A little known or never quite talked about utility Secunia

Secunia Personal Software Inspector (PSI)
Introduction

Used by millions of home users around the world, the Secunia PSI is a FREE security tool designed with the sole purpose of helping you secure your computer against vulnerabilities in programs.

Download the Secunia PSI now and start securing your PC today.

http://secunia.com/

Welcome to Secunia Online Software Inspector (OSI)

http://secunia.com/vulnerability_scanning/online/

The Secunia Online Software Inspector, or short OSI, is a fast way to scan your PC for the most common programs and vulnerabilities, thus checking if your PC has a minimum security baseline against known patched vulnerabilities.

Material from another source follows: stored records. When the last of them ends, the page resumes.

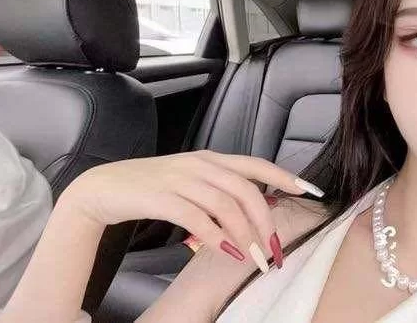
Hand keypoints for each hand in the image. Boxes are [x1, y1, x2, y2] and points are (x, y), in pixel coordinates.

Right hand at [60, 150, 323, 269]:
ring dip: (245, 234)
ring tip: (255, 257)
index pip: (256, 165)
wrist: (105, 188)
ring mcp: (181, 179)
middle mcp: (200, 165)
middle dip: (266, 222)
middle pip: (246, 189)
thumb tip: (256, 211)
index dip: (285, 178)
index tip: (311, 191)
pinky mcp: (161, 197)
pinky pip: (197, 217)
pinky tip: (226, 250)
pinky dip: (216, 235)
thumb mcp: (193, 182)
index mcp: (212, 159)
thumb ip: (222, 191)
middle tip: (275, 249)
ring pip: (225, 204)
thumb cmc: (154, 188)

Use the Secunia OSI to get a feel for the Secunia Software Inspector technology, then upgrade to the Secunia PSI or CSI, which covers practically all programs on your PC, whereas the OSI checks less than 100 programs.

Feature Overview:

* Detects insecure versions of common/popular programs installed on your PC
* Verifies that all Microsoft patches are applied
* Assists you in updating, patching, and protecting your PC
* Activates additional security features in Sun Java
* Runs through your browser. No installation or download is required
* If you run the Secunia PSI or CSI - then you're already covered

Truly Amazing!

Have a great weekend!

Hogndog


----------



## peck1234 (Aug 27, 2008)

awesome.... although it somehow detected an older version of chrome than what I am currently running on.


----------



## guy2 (Apr 30, 2009)

Awesome program ,not only does it keep your surfing safe but it also prevents errors before they happening.

Iv only been using it for 2 months


----------



## vicks (Jan 31, 2005)

I have been using it for the past 6+ months on both of our computers and have been very happy with it....
Vicks


----------